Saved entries
● ● ●

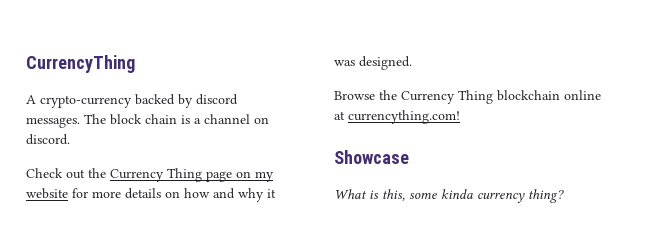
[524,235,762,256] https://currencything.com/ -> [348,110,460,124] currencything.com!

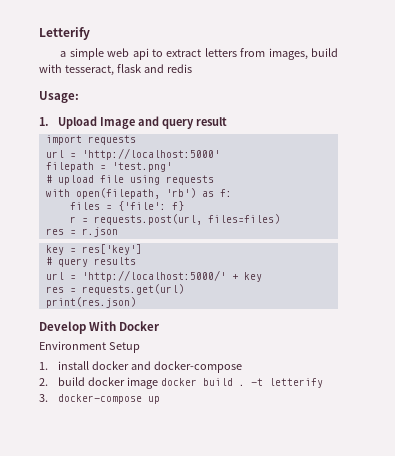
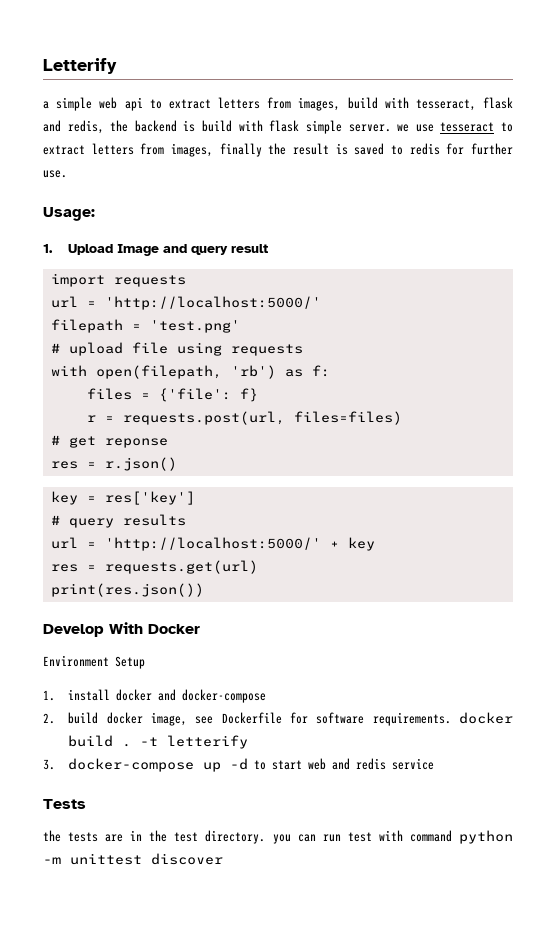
[166,64,192,73] redis -> [67,120,514,134] [43,143,514,157] [43,170,67,178] redis, the backend is build with flask simple server. we use tesseract to extract letters from images, finally the result is saved to redis for further use.
[81,148,220,160] 'http://localhost:5000' -> [104,296,321,310] 'http://localhost:5000/'
[45,227,118,237] // res = r.json -> [50,435,168,448] [50,457,177,471] // # get reponse // res = r.json()
[45,297,136,308] print(res.json) -> [50,583,204,597] print(res.json())
[127,377,159,389] image -> [151,712,451,726] image, see Dockerfile for software requirements.
(161, 400) none -> [230,758,435,770] [43,799,86,809] [43,830,513,844] [43,853,223,865] -d to start web and redis service // Tests // the tests are in the test directory. you can run test with command python -m unittest discover

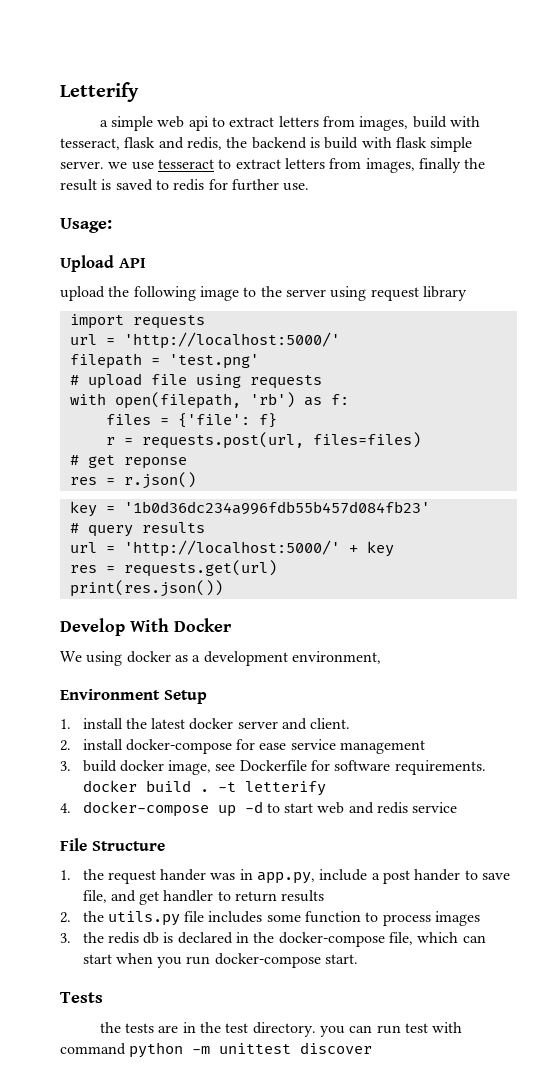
[43,244,269,256] 1. Upload Image and query result -> [60,255,146,272] [60,286,467,301] Upload API // upload the following image to the server using request library
[104,491,195,505] res['key'] -> [123,501,430,515] '1b0d36dc234a996fdb55b457d084fb23'
[43,655,145,669] [43,689,267,703] [43,713,55,724] Environment Setup // 1. install docker and docker-compose // 2. -> [60,651,381,666] [60,689,207,704] [60,718,351,730] [60,739,426,754] [60,761,71,771] We using docker as a development environment, // Environment Setup // 1. install the latest docker server and client. // 2. install docker-compose for ease service management // 3.
[43,759,55,770] 3. -> [60,803,71,813] 4.
(435, 764) none -> [60,838,165,851] [60,869,511,884] [82,890,325,905] [60,911,481,926] [60,932,486,947] [82,953,359,968] // File Structure // 1. the request hander was in app.py, include a post hander to save file, and get handler to return results // 2. the utils.py file includes some function to process images // 3. the redis db is declared in the docker-compose file, which can start when you run docker-compose start.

● ● ●

# [Exercise prompt]
From the line that contains "[104,491,195,505] res['key'] ->" to the last line of the data, write out each line exactly and add nothing.

# [Solution to the exercise]
[104,491,195,505] res['key'] -> [123,501,430,515] '1b0d36dc234a996fdb55b457d084fb23'
[43,655,145,669] [43,689,267,703] [43,713,55,724] Environment Setup // 1. install docker and docker-compose // 2. -> [60,651,381,666] [60,689,207,704] [60,718,351,730] [60,739,426,754] [60,761,71,771] We using docker as a development environment, // Environment Setup // 1. install the latest docker server and client. // 2. install docker-compose for ease service management // 3.
[43,759,55,770] 3. -> [60,803,71,813] 4.
(435, 764) none -> [60,838,165,851] [60,869,511,884] [82,890,325,905] [60,911,481,926] [60,932,486,947] [82,953,359,968] // File Structure // 1. the request hander was in app.py, include a post hander to save file, and get handler to return results // 2. the utils.py file includes some function to process images // 3. the redis db is declared in the docker-compose file, which can start when you run docker-compose start.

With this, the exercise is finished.